··· SUPPLIED MATERIAL

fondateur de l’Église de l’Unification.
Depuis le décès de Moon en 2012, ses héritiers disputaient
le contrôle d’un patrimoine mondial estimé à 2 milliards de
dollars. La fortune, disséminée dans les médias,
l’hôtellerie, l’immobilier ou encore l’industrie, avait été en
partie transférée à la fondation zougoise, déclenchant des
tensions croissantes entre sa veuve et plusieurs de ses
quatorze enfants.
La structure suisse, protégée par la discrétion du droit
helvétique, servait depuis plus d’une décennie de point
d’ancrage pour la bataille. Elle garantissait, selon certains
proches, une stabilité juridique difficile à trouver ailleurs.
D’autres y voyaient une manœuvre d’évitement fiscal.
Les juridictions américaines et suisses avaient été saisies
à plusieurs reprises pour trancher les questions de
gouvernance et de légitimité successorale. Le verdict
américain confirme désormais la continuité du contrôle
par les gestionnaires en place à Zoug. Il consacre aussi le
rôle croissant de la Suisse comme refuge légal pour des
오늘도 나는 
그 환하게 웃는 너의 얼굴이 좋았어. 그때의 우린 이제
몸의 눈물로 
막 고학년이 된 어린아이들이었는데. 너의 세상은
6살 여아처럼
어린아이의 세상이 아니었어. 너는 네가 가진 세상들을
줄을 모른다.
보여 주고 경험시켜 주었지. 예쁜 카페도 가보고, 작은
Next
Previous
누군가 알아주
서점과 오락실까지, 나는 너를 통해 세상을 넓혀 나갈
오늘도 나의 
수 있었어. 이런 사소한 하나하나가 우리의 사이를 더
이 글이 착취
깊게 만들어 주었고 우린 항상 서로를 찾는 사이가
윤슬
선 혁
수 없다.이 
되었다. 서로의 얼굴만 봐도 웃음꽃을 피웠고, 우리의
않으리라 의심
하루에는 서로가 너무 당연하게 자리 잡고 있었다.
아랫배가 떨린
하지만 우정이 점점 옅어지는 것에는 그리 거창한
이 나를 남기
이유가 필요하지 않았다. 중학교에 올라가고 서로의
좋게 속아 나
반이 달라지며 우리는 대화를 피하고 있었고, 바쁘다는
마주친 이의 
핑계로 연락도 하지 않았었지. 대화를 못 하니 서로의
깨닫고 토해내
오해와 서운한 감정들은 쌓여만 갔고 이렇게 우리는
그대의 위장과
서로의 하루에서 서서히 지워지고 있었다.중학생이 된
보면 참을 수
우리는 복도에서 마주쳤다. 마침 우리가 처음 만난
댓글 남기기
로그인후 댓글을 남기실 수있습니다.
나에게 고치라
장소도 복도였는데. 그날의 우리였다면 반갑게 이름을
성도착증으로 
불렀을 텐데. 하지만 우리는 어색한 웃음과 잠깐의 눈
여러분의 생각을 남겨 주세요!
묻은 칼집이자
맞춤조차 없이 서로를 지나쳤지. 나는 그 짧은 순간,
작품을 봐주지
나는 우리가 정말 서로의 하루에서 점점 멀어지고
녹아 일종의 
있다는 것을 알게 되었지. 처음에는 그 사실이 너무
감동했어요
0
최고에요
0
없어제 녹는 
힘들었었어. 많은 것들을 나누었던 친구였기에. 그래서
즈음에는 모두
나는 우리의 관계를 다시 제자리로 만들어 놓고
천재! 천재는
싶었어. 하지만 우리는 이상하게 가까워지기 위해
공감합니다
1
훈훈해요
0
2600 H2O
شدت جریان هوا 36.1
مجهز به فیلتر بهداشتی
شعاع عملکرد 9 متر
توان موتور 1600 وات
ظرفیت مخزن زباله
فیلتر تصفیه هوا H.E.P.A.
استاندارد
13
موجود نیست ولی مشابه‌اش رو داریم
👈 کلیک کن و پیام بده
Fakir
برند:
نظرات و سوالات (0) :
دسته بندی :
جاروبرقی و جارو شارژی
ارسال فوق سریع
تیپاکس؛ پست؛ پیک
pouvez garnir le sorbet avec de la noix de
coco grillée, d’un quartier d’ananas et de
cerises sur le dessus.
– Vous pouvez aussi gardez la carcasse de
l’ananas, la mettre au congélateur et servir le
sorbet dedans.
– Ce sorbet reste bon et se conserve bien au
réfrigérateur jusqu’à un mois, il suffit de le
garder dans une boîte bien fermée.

······

◆ **EXERCISE DESCRIPTION**: Starting from the first line of the items and ending with the line containing "d’ancrage pour la", reproduce those lines with "patrimoine" replaced by "héritage" and everything else left unchanged.

◆ **TASK ANSWER**:
fondateur de l’Église de l’Unification.
Depuis le décès de Moon en 2012, ses héritiers disputaient
le contrôle d’un héritage mondial estimé à 2 milliards de
dollars. La fortune, disséminée dans les médias,
l’hôtellerie, l’immobilier ou encore l’industrie, avait été en
partie transférée à la fondation zougoise, déclenchant des
tensions croissantes entre sa veuve et plusieurs de ses
quatorze enfants.
La structure suisse, protégée par la discrétion du droit
helvétique, servait depuis plus d’une décennie de point
d’ancrage pour la bataille. Elle garantissait, selon certains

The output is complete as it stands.